Debbo dire che mi era completamente sfuggita la pubblicazione, nel 2009, del libro di Mino Martinazzoli (con Annachiara Valle). Uno strano democristiano. D’altronde, l’autore di certo non aveva fatto nulla per promuovere quel suo libro di «ricordi» presentati, nel modo spoglio e riduttivo che gli era proprio, come «nient’altro che vaghe spigolature, ormai consumati nel loro tempo».L’ho letto e ne scrivo ora che Martinazzoli non c’è più, e ne scrivo non solo per colmare una mia disattenzione né solo per la stima e l’amicizia da cui fummo legati, ma perché mi ha fortemente colpito. E la ragione è presto detta: in questo libro si ritrova nella sua interezza e coerenza una figura singolare e rilevante di protagonista della vita pubblica italiana, e insieme una rappresentazione genuina, coraggiosa, non scontata, di due decenni cruciali, quelli nei quali si avviò a conclusione e si chiuse una intera fase storica dell’Italia repubblicana.
Vengono messi a fuoco nel libro fatti ed episodi — anche per aspetti inediti — che Martinazzoli visse in prima persona; ed emergono i tratti di una personalità politica esemplare, e insieme i tratti migliori dell’epoca contrassegnata dal ruolo dei partiti che fondarono la Repubblica e dal rapporto conflittuale ma non distruttivo che tra essi successivamente si stabilì.

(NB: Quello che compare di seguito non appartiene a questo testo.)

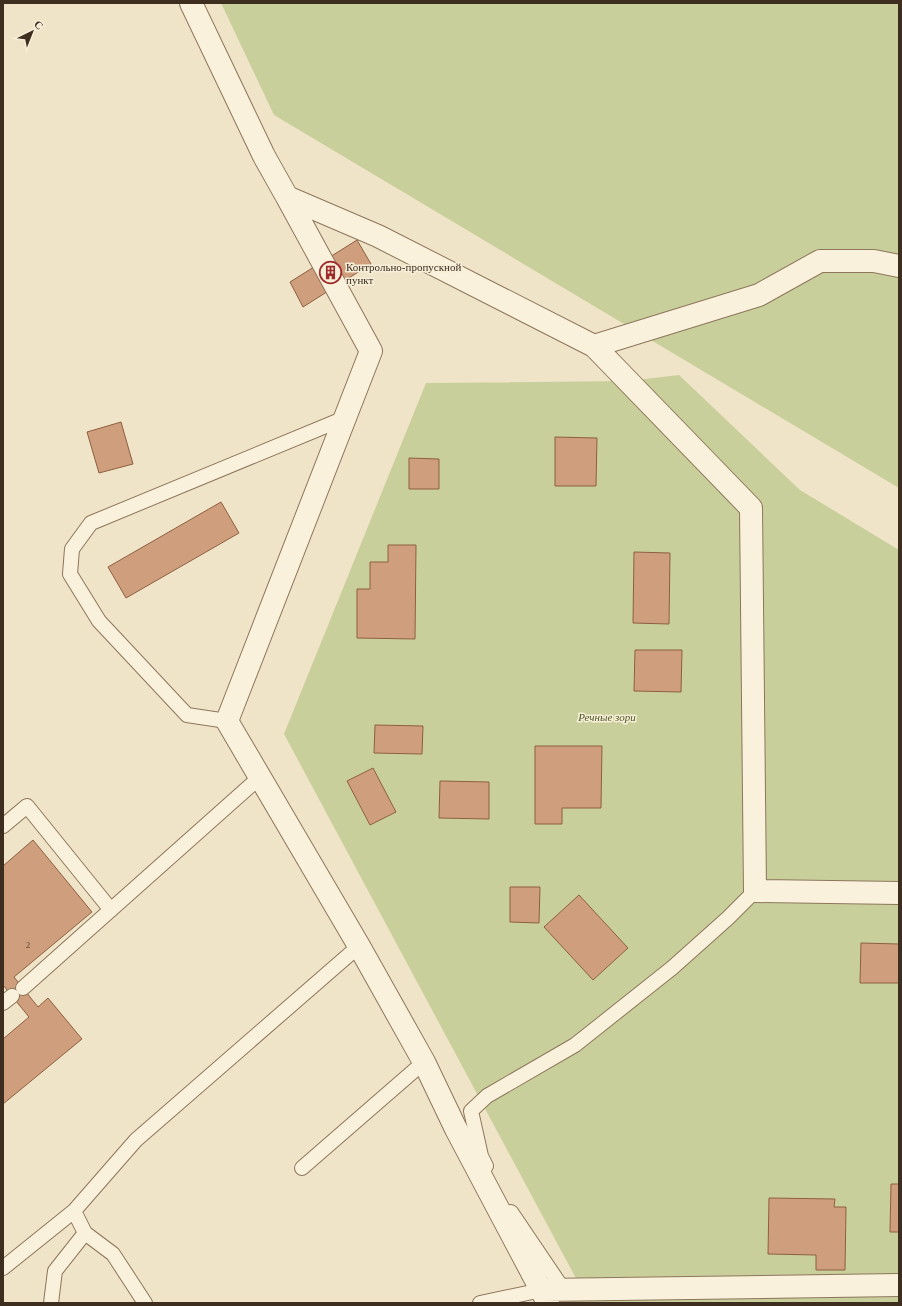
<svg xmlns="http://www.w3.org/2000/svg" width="902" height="1306" font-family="'Times New Roman',serif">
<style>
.green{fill:#c9cf9b}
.building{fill:#cf9f7d;stroke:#8d5f41}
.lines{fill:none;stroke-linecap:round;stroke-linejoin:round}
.service-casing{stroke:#8d765c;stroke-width:16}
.minor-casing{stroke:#8d765c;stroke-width:24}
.service{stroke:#faf1dc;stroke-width:14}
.minor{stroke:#faf1dc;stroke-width:22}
.labels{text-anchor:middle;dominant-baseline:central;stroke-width:3;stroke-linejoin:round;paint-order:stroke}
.number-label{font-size:9px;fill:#624a37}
.poi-label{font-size:11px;fill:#3d2e20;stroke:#f7eed8;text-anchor:start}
.park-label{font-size:11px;font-style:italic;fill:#4d5a26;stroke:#f7eed8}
</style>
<rect width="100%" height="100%" fill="#f0e4c8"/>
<path class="green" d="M 221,3 L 899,3 L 899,488 L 274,115 Z
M 679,375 L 800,490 L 899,550 L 899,1303 L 561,1303 L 586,1297 L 284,734 L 426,383 L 628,381 Z"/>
<path class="building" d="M 357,240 L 371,264 L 303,307 L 290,282 Z
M 121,422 L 133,464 L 99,473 L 87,432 Z
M 555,437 L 597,438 L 596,486 L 555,486 Z
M 409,458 L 439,459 L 439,489 L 409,489 Z
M 221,502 L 239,533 L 126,598 L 108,567 Z
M 388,545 L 416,545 L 415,639 L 357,638 L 357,589 L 370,589 L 370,562 L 388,562 Z
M 634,552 L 670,553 L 669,624 L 633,623 Z
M 635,650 L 682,650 L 681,692 L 634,691 Z
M 375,725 L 423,726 L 422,754 L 374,753 Z
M 535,746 L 602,746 L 601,808 L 562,808 L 562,824 L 535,824 Z
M 373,768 L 396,812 L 370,825 L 347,781 Z
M 440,781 L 489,782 L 489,819 L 439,818 Z
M 33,840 L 92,912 L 14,977 L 38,1007 L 48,998 L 82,1039 L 3,1104 L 3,1039 L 29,1017 L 3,985 L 3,866 Z
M 510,887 L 540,887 L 539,923 L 510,922 Z
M 579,895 L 628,948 L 593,980 L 544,927 Z
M 861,943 L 899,944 L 899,983 L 860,983 Z
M 891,1184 L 899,1184 L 899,1232 L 890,1232 Z
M 769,1198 L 835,1199 L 834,1207 L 846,1207 L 845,1270 L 816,1270 L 816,1255 L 768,1254 Z"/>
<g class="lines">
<defs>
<path id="service" d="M 227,721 L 187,715 L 99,621 L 70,574 L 72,549 L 91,523 L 345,418
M 3,826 L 27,806 L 111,910
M 23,988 L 260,777
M 3,1003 L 12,996
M 486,1166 L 481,1156 L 471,1111 L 487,1096 L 575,1045 L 672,968 L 728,918 L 755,891
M 302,1168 L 424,1062
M 74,1211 L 85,1233 L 113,1254 L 145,1303
M 3,1268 L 74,1211 L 136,1140 L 359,946
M 51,1303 L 55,1271 L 85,1233
M 480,1303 L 561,1286 L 511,1212"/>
<path id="minor" d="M 191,3 L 264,156 L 287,197 L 378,236 L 594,346 L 751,508 L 755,891 L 899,893
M 287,197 L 371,351 L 227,721 L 359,946 L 424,1062 L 456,1129 L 548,1303
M 594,346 L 759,295 L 820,261 L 874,261 L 899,266
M 542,1290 L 899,1285"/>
</defs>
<use href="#service" class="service-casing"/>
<use href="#minor" class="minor-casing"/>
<use href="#service" class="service"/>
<use href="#minor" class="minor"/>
</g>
<defs>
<symbol id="building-ring" viewBox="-11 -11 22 22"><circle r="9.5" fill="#f7eed8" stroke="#9e2a2b" stroke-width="1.5"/><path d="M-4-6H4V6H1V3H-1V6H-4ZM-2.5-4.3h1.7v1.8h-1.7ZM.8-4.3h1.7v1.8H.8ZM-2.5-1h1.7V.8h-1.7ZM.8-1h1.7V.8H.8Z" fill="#9e2a2b"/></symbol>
</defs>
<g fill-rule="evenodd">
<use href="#building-ring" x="318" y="260" width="25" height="25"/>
</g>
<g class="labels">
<g class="number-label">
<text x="28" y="945">2</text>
</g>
<g class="poi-label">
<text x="346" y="267">Контрольно-пропускной<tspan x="346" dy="13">пункт</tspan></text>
</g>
<g class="park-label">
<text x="607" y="717">Речные зори</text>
</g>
</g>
<rect width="902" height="1306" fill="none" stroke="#3d2e20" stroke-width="8"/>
<g transform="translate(32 32) rotate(43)" stroke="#f7eed8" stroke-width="3" paint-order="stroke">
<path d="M0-3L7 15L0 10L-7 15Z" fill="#3d2e20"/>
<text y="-6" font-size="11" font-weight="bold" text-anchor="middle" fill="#3d2e20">С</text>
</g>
</svg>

C’è molto su cui riflettere e c’è molto da imparare per quanti vogliano oggi guardare al futuro della vita politica e istituzionale nel nostro Paese.
Martinazzoli è rimasto fino alla fine profondamente (non acriticamente) legato all’esperienza della Democrazia cristiana, si è identificato con quella assai breve (la «disperata avventura») del rinato Partito popolare, né ha mai abbandonato l’idea di un ruolo del «centro» nella dialettica politica. Ma tutto questo sempre nel quadro di una scelta della politica «come disegno, come visione, come durata», e di una meditata adesione a «due concetti: la mitezza della politica e il limite della politica».
Della sua coerenza è testimonianza, nel libro, la consonanza piena e costante con Moro (ma anche, in certi momenti, l’autonomia nell’assumersi le sue responsabilità, ad esempio da presidente della «Commissione inquirente» durante il caso Lockheed). Della sua onestà intellettuale e del suo coraggio sono egualmente testimonianza i giudizi sulla crisi della Dc (dopo la scomparsa di Moro, «anni di pura sopravvivenza e poi di decadenza») e l’impegno per un suo radicale rinnovamento. Ne resta, ancor più, testimonianza la conclusione che l’«imperversare» degli interventi della magistratura per Tangentopoli, non fu «la causa determinante dell’implosione del partito» (della Dc e forse anche di altri). «In verità, la nostra sorte si era giocata sulla nostra ottusità nell’affrontare i grandi cambiamenti che nel frattempo stavano verificandosi».
Vale davvero ancora la pena di leggere questo libro di Mino Martinazzoli. Per capire meglio molte cose: compresi i problemi della giustizia, come egli li vide e li visse — ma come sono rimasti simili! — da ministro per tre anni, fino al 1986, tenendo ferma la linea del «contenere la difficoltà del rapporto tra politica e magistratura che si era nel frattempo ampliata», nonché polemizzando con le «riforme fatte ad horas, inseguendo le convenienze del momento e non ponderate in prospettiva».
E vale ancora la pena di leggere questo libro, che così riccamente esprime impegno, spirito di servizio, disinteresse personale, passione nutrita di cultura e anche di ironia e autoironia, e infine attitudine al dialogo, per capire di quale stoffa possano essere i politici, e quale dignità debba mostrare la vita pubblica se non si vuol vedere messo in gioco «non solo il destino della democrazia, ma anche il senso della politica».